To Know Who We Are

Thought for the day (okay – night):

“Somos un país cuya transición a la democracia estuvo pilotada por las mismas élites que lideraron la dictadura… y quizá no pudo ser de otro modo, pero es necesario saberlo.

…Porque hablar de políticas de memoria nunca es hablar de pasado, es hablar de presente, es hablar de identidad. La memoria es la capacidad de entender lo que somos y a la vez la voluntad de querer decidir lo que seremos.”

“We are a country whose transition to democracy was piloted by the same elite who led the dictatorship… and perhaps it couldn’t be in any other way, but it’s necessary to know it. It’s necessary to know who we are.

…Because talking of politics from memory is never talking of the past, it’s talking of the present, it’s talking of identity. Memory is the ability to understand what we are and, at the same time, the will to want to decide what we will be.”


Juan Diego Botto, an actor whose father disappeared during the Argentinian dictatorship wrote this about Spain in El País today. But it could have been written about my home country: Hungary. Countries that emerged from dictatorship…

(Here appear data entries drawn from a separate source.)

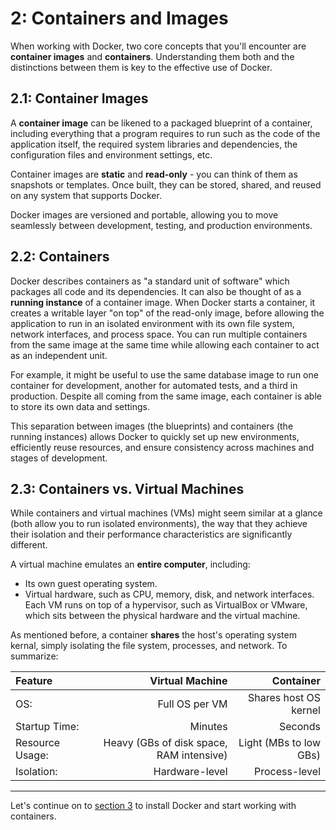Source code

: # 2: Containers and Images
When working with Docker, two core concepts that you'll encounter are **container images** and **containers**. Understanding them both and the distinctions between them is key to the effective use of Docker.

## 2.1: Container Images
A **container image** can be likened to a packaged blueprint of a container, including everything that a program requires to run such as the code of the application itself, the required system libraries and dependencies, the configuration files and environment settings, etc.

Container images are **static** and **read-only** - you can think of them as snapshots or templates. Once built, they can be stored, shared, and reused on any system that supports Docker. 

Docker images are versioned and portable, allowing you to move seamlessly between development, testing, and production environments. 

## 2.2: Containers
Docker describes containers as "a standard unit of software" which packages all code and its dependencies. It can also be thought of as a **running instance** of a container image. When Docker starts a container, it creates a writable layer "on top" of the read-only image, before allowing the application to run in an isolated environment with its own file system, network interfaces, and process space. You can run multiple containers from the same image at the same time while allowing each container to act as an independent unit. 

For example, it might be useful to use the same database image to run one container for development, another for automated tests, and a third in production. Despite all coming from the same image, each container is able to store its own data and settings.

This separation between images (the blueprints) and containers (the running instances) allows Docker to quickly set up new environments, efficiently reuse resources, and ensure consistency across machines and stages of development.

## 2.3: Containers vs. Virtual Machines
While containers and virtual machines (VMs) might seem similar at a glance (both allow you to run isolated environments), the way that they achieve their isolation and their performance characteristics are significantly different. 

A virtual machine emulates an **entire computer**, including:
* Its own guest operating system.
* Virtual hardware, such as CPU, memory, disk, and network interfaces.
Each VM runs on top of a hypervisor, such as VirtualBox or VMware, which sits between the physical hardware and the virtual machine.

As mentioned before, a container **shares** the host's operating system kernal, simply isolating the file system, processes, and network. To summarize:

| Feature         | Virtual Machine                          | Container              |
|:----------------|-----------------------------------------:|-----------------------:|
| OS:             | Full OS per VM                           | Shares host OS kernel  |
| Startup Time:   | Minutes                                  | Seconds                |
| Resource Usage: | Heavy (GBs of disk space, RAM intensive) | Light (MBs to low GBs) |
| Isolation:      | Hardware-level                           | Process-level          |

---
Let's continue on to [section 3](03_installation.md) to install Docker and start working with containers.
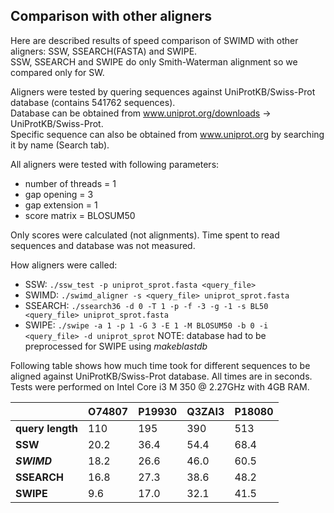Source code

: ## Comparison with other aligners

Here are described results of speed comparison of SWIMD with other aligners: SSW, SSEARCH(FASTA) and SWIPE.  
SSW, SSEARCH and SWIPE do only Smith-Waterman alignment so we compared only for SW.

Aligners were tested by quering sequences against UniProtKB/Swiss-Prot database (contains 541762 sequences).  
Database can be obtained from www.uniprot.org/downloads -> UniProtKB/Swiss-Prot.  
Specific sequence can also be obtained from www.uniprot.org by searching it by name (Search tab).

All aligners were tested with following parameters:
* number of threads = 1
* gap opening = 3
* gap extension = 1
* score matrix = BLOSUM50

Only scores were calculated (not alignments). Time spent to read sequences and database was not measured.

How aligners were called:
* SSW: `./ssw_test -p uniprot_sprot.fasta <query_file>`
* SWIMD: `./swimd_aligner -s <query_file> uniprot_sprot.fasta`
* SSEARCH: `./ssearch36 -d 0 -T 1 -p -f -3 -g -1 -s BL50 <query_file> uniprot_sprot.fasta`
* SWIPE: `./swipe -a 1 -p 1 -G 3 -E 1 -M BLOSUM50 -b 0 -i <query_file> -d uniprot_sprot` NOTE: database had to be preprocessed for SWIPE using _makeblastdb_

Following table shows how much time took for different sequences to be aligned against UniProtKB/Swiss-Prot database.
All times are in seconds. Tests were performed on Intel Core i3 M 350 @ 2.27GHz with 4GB RAM.

|                  | O74807 | P19930 | Q3ZAI3 | P18080 |
|------------------|--------|--------|--------|--------|
| **query length** |   110  |   195  |   390  |   513  |
| **SSW**          |  20.2  |  36.4  |  54.4  |  68.4  |
| **_SWIMD_**      |  18.2  |  26.6  |  46.0  |  60.5  |
| **SSEARCH**      |  16.8  |  27.3  |  38.6  |  48.2  |
| **SWIPE**        |   9.6  |  17.0  |  32.1  |  41.5  |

Sometimes the price of a (relatively) peaceful transition from dictatorship to democracy is to let the ruling class to get away with it. It may well be a price worth to pay; think England for a classic example (with its string of gradual reforms rather than repeating the upheavals of the Civil War of 1640-48). But we should never forget who we are and where we come from otherwise we soon lose what we gained. And we should never, ever, take democracy for granted: it survives only if we’re willing to practise it.